Fujoshi are, commonly speaking, female otaku. As Sachiko points out in Kusare Fujoshi! In Deep (くされ女子! In Deep) there’s more to it than just being a a fan of Boy’s Love, although that seems to be the major commonality. She also explains to her audience – by way of two fellow fujoshi Mai and Shiori-sempai – that there are lesbians who are fujoshi and even men, gay and straight, who are fujoshi.

At some point Mai hits on what I think may be one of the key factors of being fujoshi vs being otaku. Fujoshi, Mai says, love men. Not that they necessarily have to love them in the flesh, but that they love the idea of men and, by extension, love romance and sex between these idealized images. On the other side of the aisle, you can pretty much say the same for otaku – they may or may might not love real women, but love their idealized idea of women. I personally have always considered myself otaku as opposed to fujoshi, so that kind of fits.

Kusare Joshi explores some of the various facets of being a fujoshi. Host bars; cosplay; sexual titillation when reading BL and how it can be a shared sexual experience between women; what moe means to a fujoshi and even the differences between real gay men and Boy’s Love stories. This section contained what is perhaps my favorite scene. When her gay guy friends learn of her interest, they hound her asking if she is moeru over them – and insist she “Say it! Say it!” That bit had me laughing out loud.

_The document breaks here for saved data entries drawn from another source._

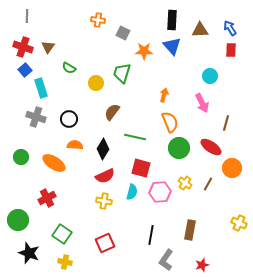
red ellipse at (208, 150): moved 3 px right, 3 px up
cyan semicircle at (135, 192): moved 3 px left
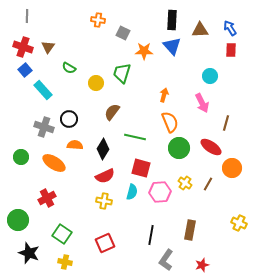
cyan rectangle at (41, 88): moved 2 px right, 2 px down; rotated 24 degrees counterclockwise
gray cross at (36, 117): moved 8 px right, 10 px down
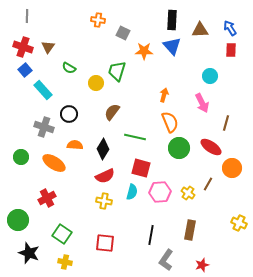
green trapezoid at (122, 73): moved 5 px left, 2 px up
black circle at (69, 119): moved 5 px up
yellow cross at (185, 183): moved 3 px right, 10 px down
red square at (105, 243): rotated 30 degrees clockwise
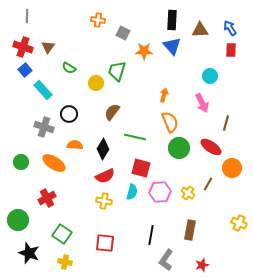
green circle at (21, 157): moved 5 px down
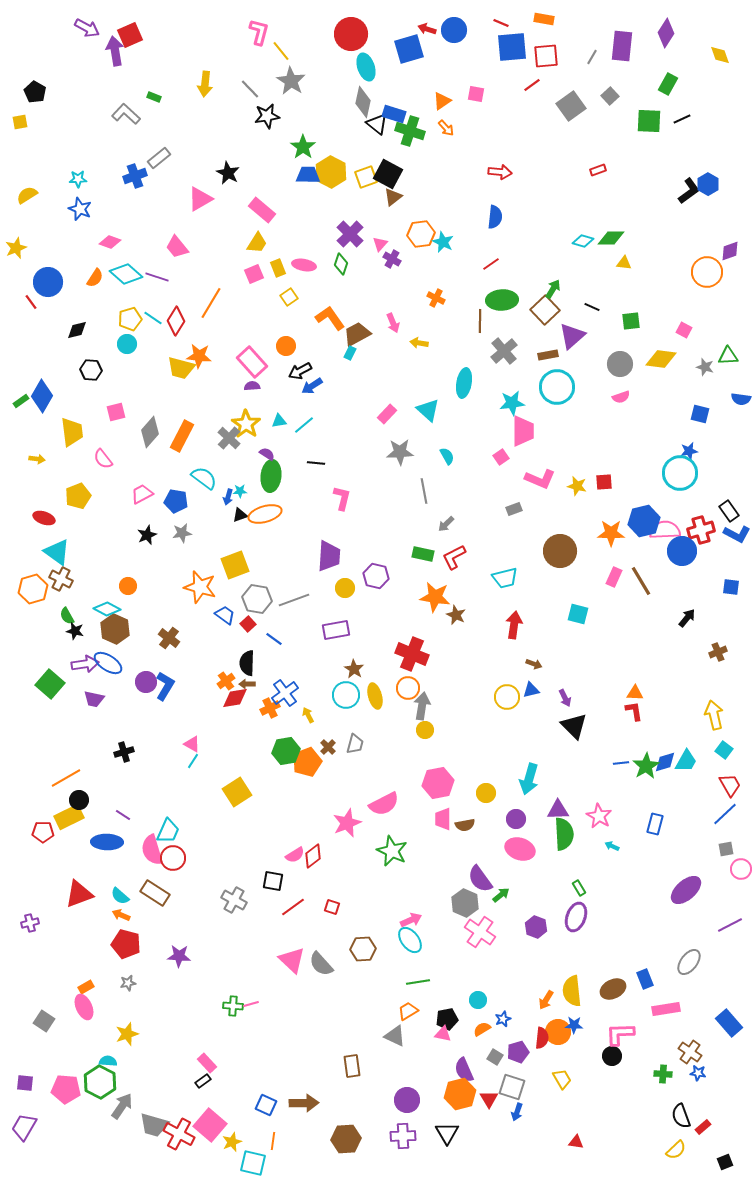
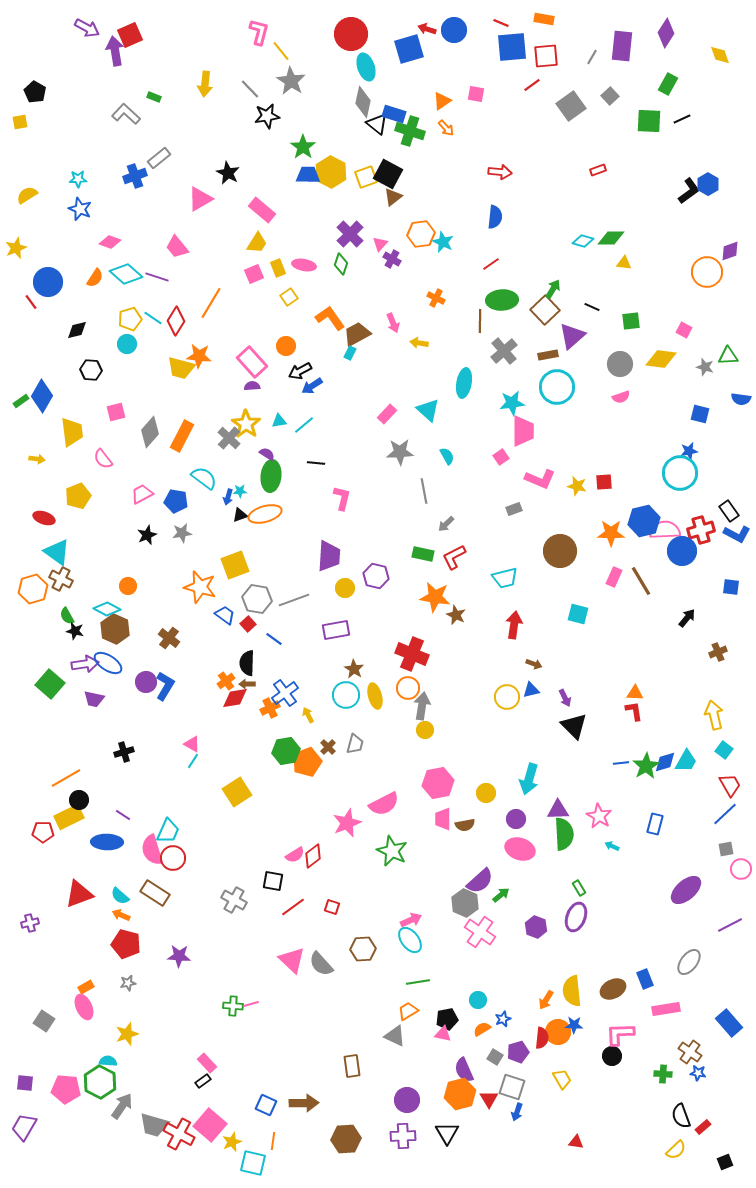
purple semicircle at (480, 879): moved 2 px down; rotated 96 degrees counterclockwise
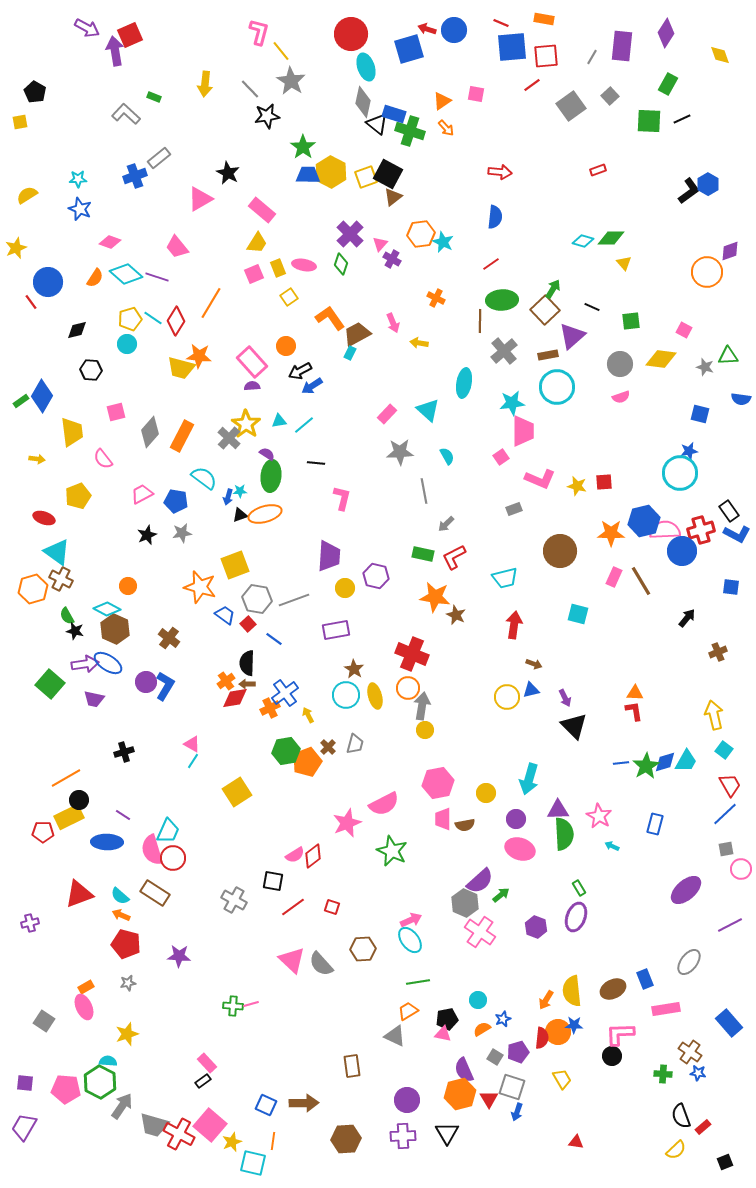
yellow triangle at (624, 263): rotated 42 degrees clockwise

As I said in my review of Honey x Honey, Takeuchi’s art is simplistic but it fits her message well. Her story is meant to be an introduction to a “lifestyle” that her audience thinks they know nothing about and considers alien, perhaps gross. Her straightforward autographical style takes the sting out of even the most pointed commentary (she points, for instance, out the unfairness of the fact that women who get all hot and bothered over guys having sex are “fujoshi”….but the guys who do the same over women having sex are considered perverted.) Or when she briefly touches a few times on Yuri and finds that most (especially straight) fujoshi reject it as being disgusting.

Also, because her book is an autobiography it carries the weight of verisimilitude – these are real people, doing things for real. And, she assures us once more in the Afterword – having a hell of a fun time doing them!

This book is an insight on the side of the store I almost never find myself on, including the secret of what, exactly, is kept inside those suitcases that fujoshi drag behind themselves.

Ratings:

Art – 6
Story – 8
Characters – 8
Yuri – 0 Lesbian  -5
Loser Fangirl – 10

Overall – 8

Many, many thanks to George R. for offering up this book for review! George, you can shop for me in Tokyo anytime! :-)

2 Responses

  1. Dorota says:

    awww, what an adorable cover!

    This would be an enlightening book for those, who just can’t wrap their head around the concept of a lesbian BL-fan.
    For some, it’s such a great incongruency they seem to forget that I’m both periodicaly.
    One person asked me why do I read about guys who would never date me if they were real. I instantaneously felt as less of a geek for not wishing to date 2D characters :D

  2. George R. says:

    I’m glad you enjoyed this one. I found it “interesting but not a keeper.” Thanks for clarifying some insights that nibbled at the edge of my consciousness, but never made it all the way in when I read it.

    This book is an insight on the side of the store I almost never find myself on

    And interestingly enough, I found it on the shelf with all the other Yuri. That in itself is an interesting comment on product line organization.

    George, you can shop for me in Tokyo anytime! :-)

    You’re welcome. I quite enjoyed the shopping and wish I could do it for you more often, but plane tickets don’t come cheap.